___ Dataset entries ___

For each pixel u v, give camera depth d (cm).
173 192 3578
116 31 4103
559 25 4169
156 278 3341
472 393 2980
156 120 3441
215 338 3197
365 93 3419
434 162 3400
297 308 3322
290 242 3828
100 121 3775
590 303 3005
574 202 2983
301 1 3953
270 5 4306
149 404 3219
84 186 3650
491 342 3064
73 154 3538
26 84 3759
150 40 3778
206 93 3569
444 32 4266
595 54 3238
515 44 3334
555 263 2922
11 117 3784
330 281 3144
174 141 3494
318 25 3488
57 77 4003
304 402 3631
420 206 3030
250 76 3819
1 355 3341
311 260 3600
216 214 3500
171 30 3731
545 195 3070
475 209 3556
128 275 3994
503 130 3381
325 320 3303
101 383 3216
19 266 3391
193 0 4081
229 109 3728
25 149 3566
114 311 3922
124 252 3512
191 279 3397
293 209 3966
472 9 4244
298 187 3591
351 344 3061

___

Problem statement
Starting at the line that contains "206 93 3569", quote each remaining line of the entries above, unchanged.

Your solution
206 93 3569
444 32 4266
595 54 3238
515 44 3334
555 263 2922
11 117 3784
330 281 3144
174 141 3494
318 25 3488
57 77 4003
304 402 3631
420 206 3030
250 76 3819
1 355 3341
311 260 3600
216 214 3500
171 30 3731
545 195 3070
475 209 3556
128 275 3994
503 130 3381
325 320 3303
101 383 3216
19 266 3391
193 0 4081
229 109 3728
25 149 3566
114 311 3922
124 252 3512
191 279 3397
293 209 3966
472 9 4244
298 187 3591
351 344 3061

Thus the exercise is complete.